There are many other diseases that may be cured by gene therapy some of which include Rubinstein-taybi syndrome, partial epilepsy, cataract, prostate cancer , male infertility, Alzheimer’s, schizophrenia, usher syndrome, and maternal acute fatty liver of pregnancy. Genes of these diseases have been identified since 1995.
- Untapped Potential
One notable factor that gives gene therapy the edge is the remarkable therapeutic potential it has.
- Replacement of Defective Cells
We are constantly attacked by newer, more dangerous and vituperative types of germs and pathogens. Although many of such diseases can be treated or cured medically, there is no cure for genetic disorders unless defective cells are replaced by proper ones which is what gene therapy does.
- End of hereditary diseases
With gene therapy, the cells carrying the genetic disorders are altered. So fixing them before they could be passed on could end the line of family members getting the same illness that debilitated their relatives.
- Little Risk of Mutation
Unlike many other types of cellular treatments, gene therapy has a very low risk of the genes that are used mutating. This is because they are not necessarily “new” genes, but simply duplicate of genes that we already have within our body.
- Imagination comes true:
Gene therapy makes it possible for one to produce a cell, tissue, an organ, of even an organism of their choice.
- A Potential threat due to weaponization:
Genes are the mastermind of our functioning, if altered with bad intentions and modifying organisms to build a greater power, they can pose a serious threat to the society.
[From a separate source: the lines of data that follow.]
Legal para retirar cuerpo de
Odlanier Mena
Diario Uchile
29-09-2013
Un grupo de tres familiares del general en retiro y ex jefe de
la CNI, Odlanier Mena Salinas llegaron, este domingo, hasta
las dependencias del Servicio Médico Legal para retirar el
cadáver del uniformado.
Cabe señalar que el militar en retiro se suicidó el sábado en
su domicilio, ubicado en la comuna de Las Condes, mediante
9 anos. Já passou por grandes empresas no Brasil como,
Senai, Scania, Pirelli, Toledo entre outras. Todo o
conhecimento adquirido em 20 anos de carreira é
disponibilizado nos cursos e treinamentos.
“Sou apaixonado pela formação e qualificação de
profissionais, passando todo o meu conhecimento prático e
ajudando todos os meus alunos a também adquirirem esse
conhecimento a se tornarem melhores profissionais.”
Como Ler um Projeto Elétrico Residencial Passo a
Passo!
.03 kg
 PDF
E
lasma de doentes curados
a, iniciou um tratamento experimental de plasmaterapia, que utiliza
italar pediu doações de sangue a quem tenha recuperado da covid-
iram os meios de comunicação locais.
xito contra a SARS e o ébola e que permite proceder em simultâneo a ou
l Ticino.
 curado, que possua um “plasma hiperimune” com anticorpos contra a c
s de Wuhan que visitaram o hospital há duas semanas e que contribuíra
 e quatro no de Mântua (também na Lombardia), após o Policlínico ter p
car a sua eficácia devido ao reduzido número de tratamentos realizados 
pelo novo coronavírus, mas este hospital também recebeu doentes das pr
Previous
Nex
- Damage In The Gene Pool:
If gene therapy was performed to a certain degree, it possibly could permanently change the human gene pool.
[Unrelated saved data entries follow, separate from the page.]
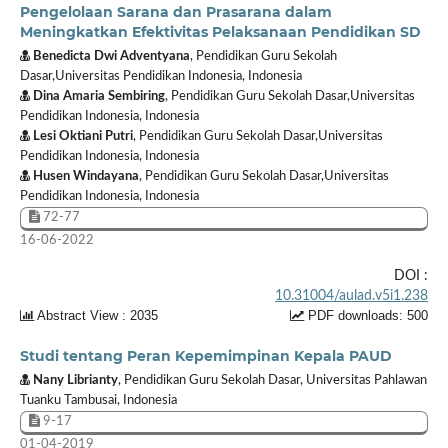
Pengelolaan Sarana dan Prasarana dalam
Meningkatkan Efektivitas Pelaksanaan Pendidikan SD
Benedicta Dwi Adventyana
, Pendidikan Guru Sekolah
Dasar,Universitas Pendidikan Indonesia, Indonesia
Dina Amaria Sembiring
, Pendidikan Guru Sekolah Dasar,Universitas
Pendidikan Indonesia, Indonesia
Lesi Oktiani Putri
, Pendidikan Guru Sekolah Dasar,Universitas
Pendidikan Indonesia, Indonesia
Husen Windayana
, Pendidikan Guru Sekolah Dasar,Universitas
Pendidikan Indonesia, Indonesia
72-77
16-06-2022
DOI :
10.31004/aulad.v5i1.238
Abstract View : 2035
PDF downloads: 500
Studi tentang Peran Kepemimpinan Kepala PAUD
Nany Librianty
, Pendidikan Guru Sekolah Dasar, Universitas Pahlawan
Tuanku Tambusai, Indonesia
9-17
01-04-2019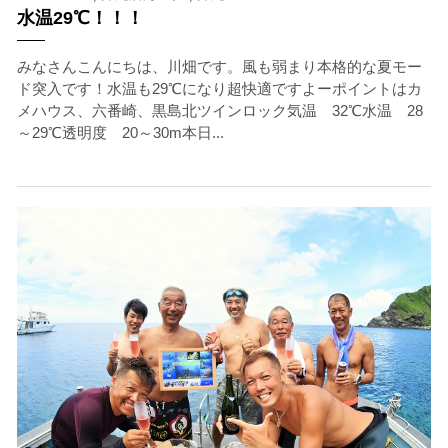
水温29℃！！！
みなさんこんにちは、川畑です。風も弱まり本格的な夏モー
ド突入です！水温も29℃になり超快適ですよーポイントはカ
メハウス、六番崎、黒島北ツインロック気温 32℃水温 28
～29℃透明度 20～30m本日...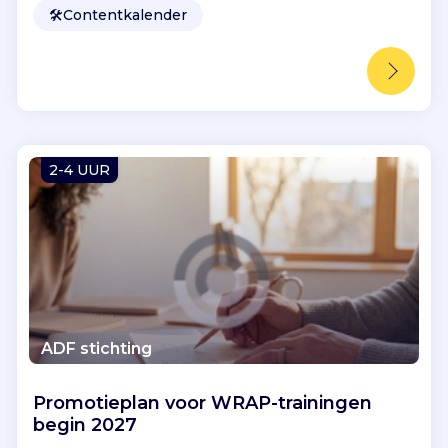
🛠️
Contentkalender
2-4 UUR
ADF stichting
Promotieplan voor WRAP-trainingen
begin 2027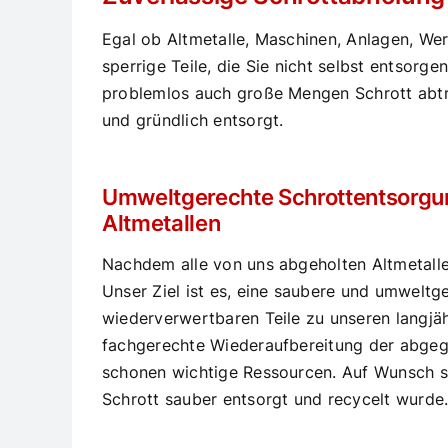
Egal ob Altmetalle, Maschinen, Anlagen, Werk
sperrige Teile, die Sie nicht selbst entsor
problemlos auch große Mengen Schrott abtr
und gründlich entsorgt.
Umweltgerechte Schrottentsorgung
Altmetallen
Nachdem alle von uns abgeholten Altmetalle 
Unser Ziel ist es, eine saubere und umweltg
wiederverwertbaren Teile zu unseren langjä
fachgerechte Wiederaufbereitung der abgege
schonen wichtige Ressourcen. Auf Wunsch st
Schrott sauber entsorgt und recycelt wurde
This treatment therapy may possibly be for the rich only, and without the further advancement in technology, could make the rich richer and poor poorer.
- Rise in Disorders:
There’s an exact point in the host genome where the right genes should be brought in and there are no assurance that the viral enzyme responsible for this step will be able to bring in the right genes at the exact point in the host genome. If there’s an error in the process, the results could bring about severe disorders. In addition, the body may destroy the vector perceiving that it is a foreign body.